Dans le cas d’ADRA, il s’agit clairement d’une éducation pour la citoyenneté. Comme cela fut évoqué à Murgia, il est important dans cette perspective de comprendre que
La formation au développement communautaire, l’utilisation de méthodologies d’intervention dans l’approche des communautés et la conception de l’éducation populaire en tant qu’idéologie qui préside l’action d’ADRA ont rendu possible une nouvelle vision politique, inédite en Angola, sur l’intervention auprès des populations exclues. Les moments de formation sont devenus des moments de réflexion sur la propre action ou intervention. Ce fait, lié à la richesse de connaissance des savoirs que l’interaction pédagogique permet, a commencé à devenir possible du fait que les intervenants prennent en compte non uniquement les effets de la guerre, des injustices, des inégalités, des exclusions et du sous-développement mais aussi et surtout les causes de ces maux. Les intervenants ont compris que leur intervention auprès d’une communauté ne vise pas uniquement l’objectif du projet incarné par une telle intervention, mais plutôt la création de capacités qui vont conduire les citoyens à une autonomie progressive dans la mesure où ils pourront assumer leurs propres processus de développement.
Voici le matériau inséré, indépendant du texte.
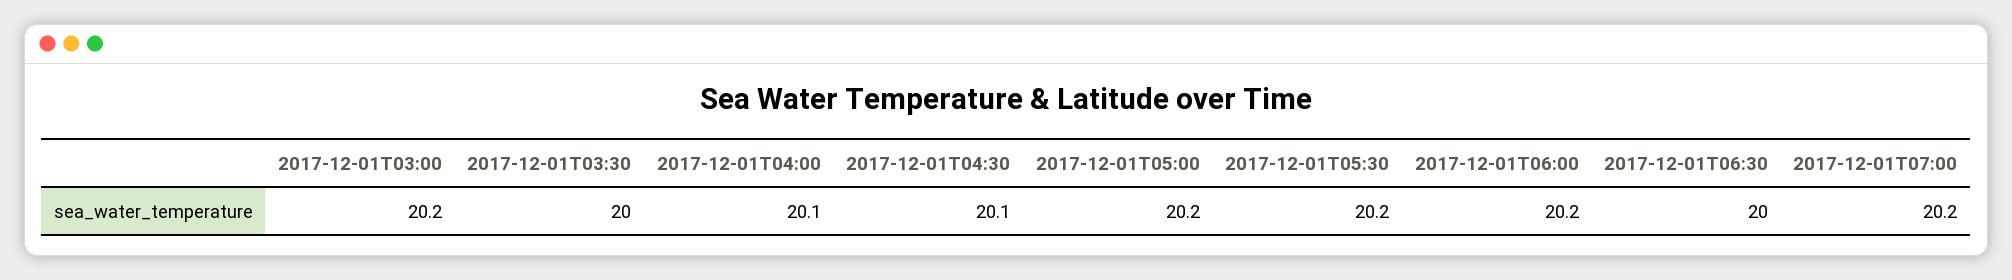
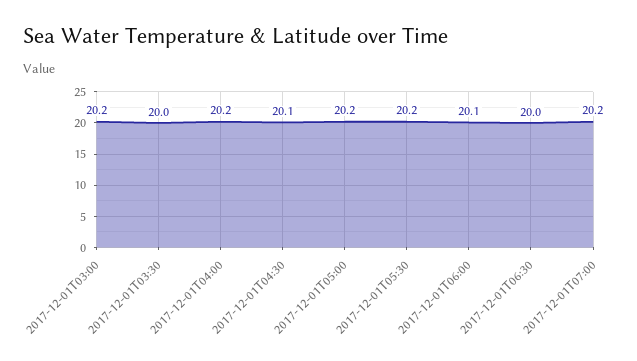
  {
    "2017-12-01T03:00": 20.2,
    "2017-12-01T03:30": 20,
-   "2017-12-01T04:00": 20.1,
+   "2017-12-01T04:00": 20.2,
    "2017-12-01T04:30": 20.1,
    "2017-12-01T05:00": 20.2,
    "2017-12-01T05:30": 20.2,
-   "2017-12-01T06:00": 20.2,
+   "2017-12-01T06:00": 20.1,
    "2017-12-01T06:30": 20,
    "2017-12-01T07:00": 20.2
  }

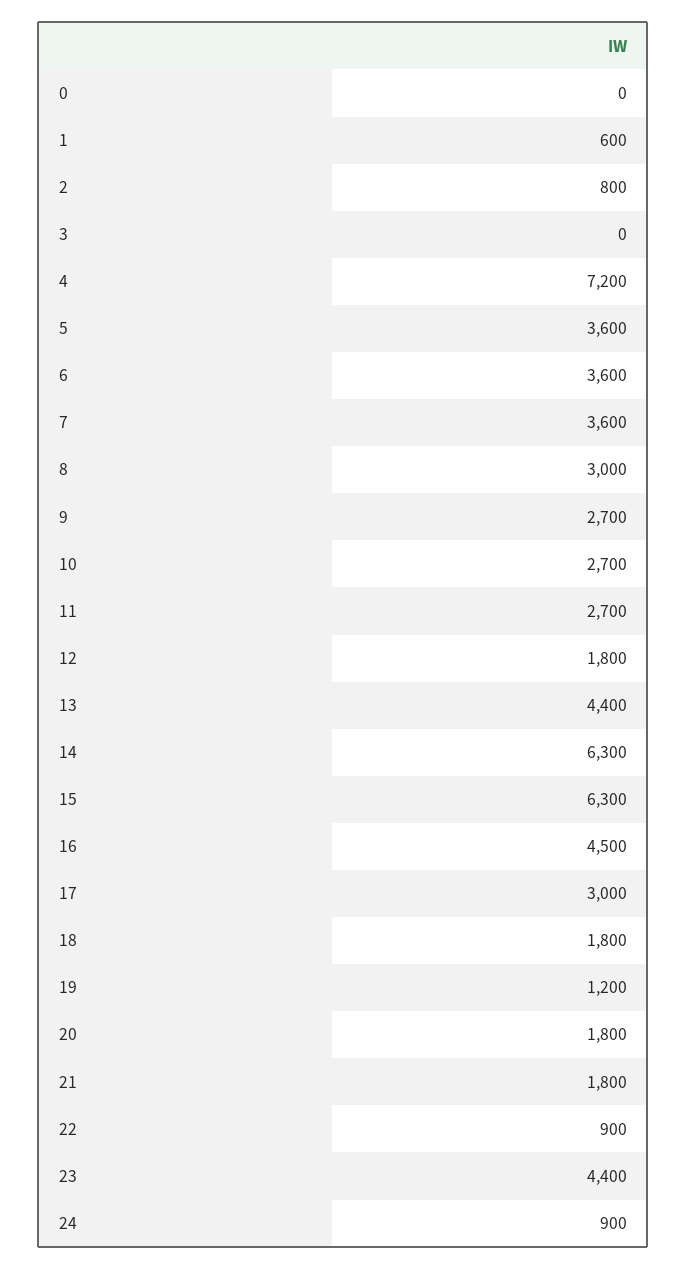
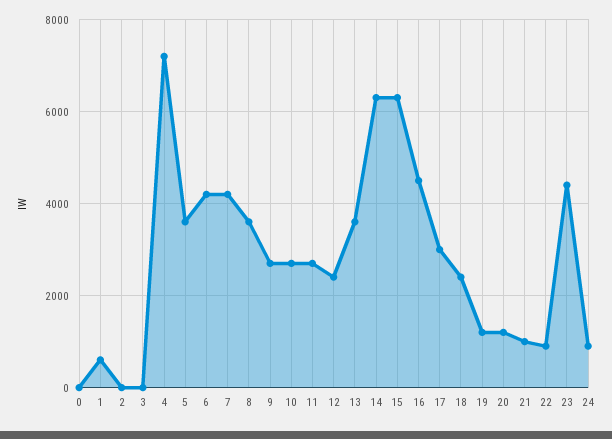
  {
    "0": 0,
    "1": 600,
-   "2": 800,
+   "2": 0,
    "3": 0,
    "4": 7200,
    "5": 3600,
-   "6": 3600,
+   "6": 4200,
-   "7": 3600,
+   "7": 4200,
-   "8": 3000,
+   "8": 3600,
    "9": 2700,
    "10": 2700,
    "11": 2700,
-   "12": 1800,
+   "12": 2400,
-   "13": 4400,
+   "13": 3600,
    "14": 6300,
    "15": 6300,
    "16": 4500,
    "17": 3000,
-   "18": 1800,
+   "18": 2400,
    "19": 1200,
-   "20": 1800,
+   "20": 1200,
-   "21": 1800,
+   "21": 1000,
    "22": 900,
    "23": 4400,
    "24": 900
  }

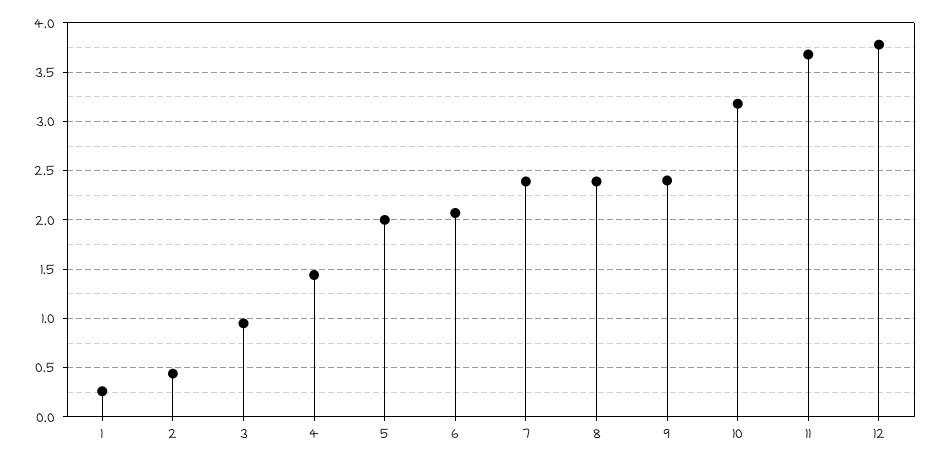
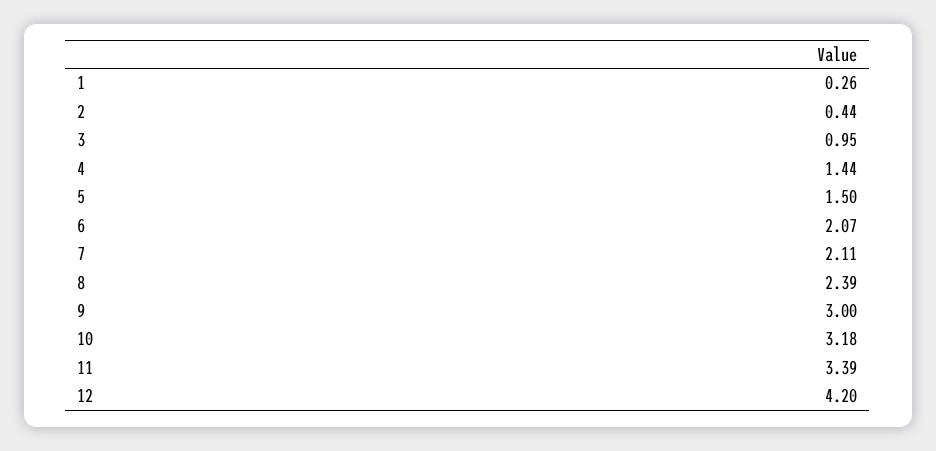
  {
    "1": 0.26,
    "2": 0.44,
    "3": 0.95,
    "4": 1.44,
-   "5": 2,
+   "5": 1.5,
    "6": 2.07,
-   "7": 2.4,
+   "7": 2.11,
    "8": 2.39,
-   "9": 2.4,
+   "9": 3,
    "10": 3.18,
-   "11": 3.7,
+   "11": 3.39,
-   "12": 3.8
+   "12": 4.2
  }

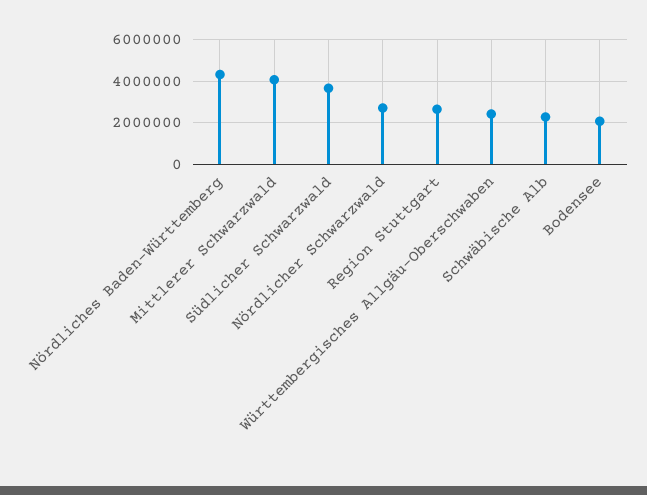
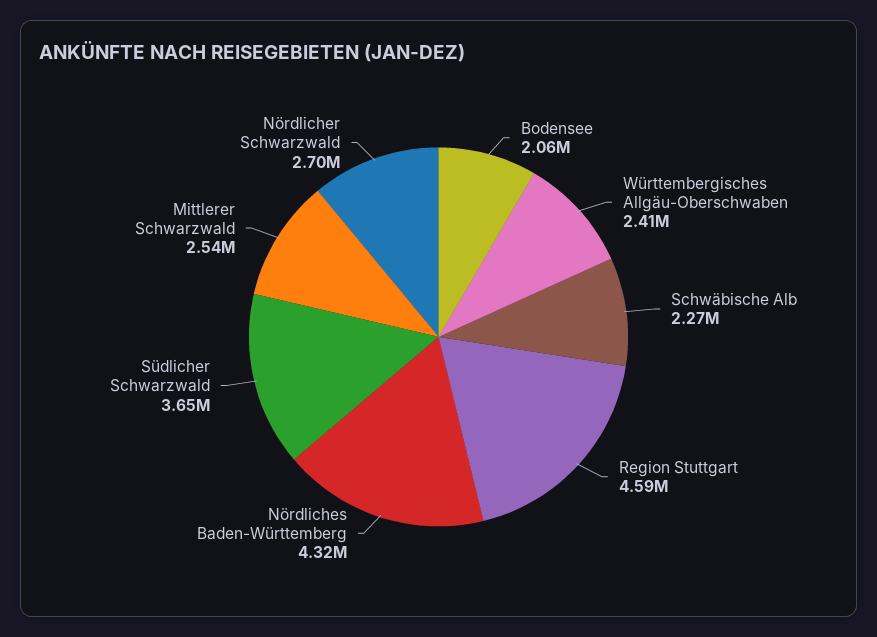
  {
    "Nördliches Baden-Württemberg": 4320000,
-   "Mittlerer Schwarzwald": 4000000,
+   "Mittlerer Schwarzwald": 2540000,
    "Südlicher Schwarzwald": 3650000,
    "Nördlicher Schwarzwald": 2700000,
-   "Region Stuttgart": 2500000,
+   "Region Stuttgart": 4590000,
    "Württembergisches Allgäu-Oberschwaben": 2410000,
    "Schwäbische Alb": 2270000,
    "Bodensee": 2060000
  }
Après Murgia, nous pensons que les conditions personnelles et institutionnelles sont réunies pour que le processus de transformation commencé par le développement communautaire puisse gagner du terrain à travers la systématisation d’expériences. Nous croyons que, d’après notre option politique, la systématisation vient faire partie de nos pratiques. Si, d’un côté, notre axe d’intervention auprès des communautés se verra renforcé par des nouvelles réflexions et des interprétations critiques des processus en cours, ce qui permettra le renforcement de la citoyenneté, d’un autre côté, cela va nourrir de manière qualitativement différente, la capacité d’ADRA et de ses partenaires d’influencer les politiques publiques angolaises et, en dernière instance, de contribuer à la définition de politiques qui aillent dans le sens du développement durable pour l’Angola.
Il y aura, certes, des difficultés. La culture organisationnelle, la verbosité, le déficit de démocratie résultant des années de totalitarisme, la logique de la domination qui prévaut chez le pouvoir en place, se trouvent parmi ces difficultés. Par ailleurs, il est clair que la systématisation d’expériences n’est pas l’outil magique qui viendra tout résoudre. Mais il importe d’agir (F. P.).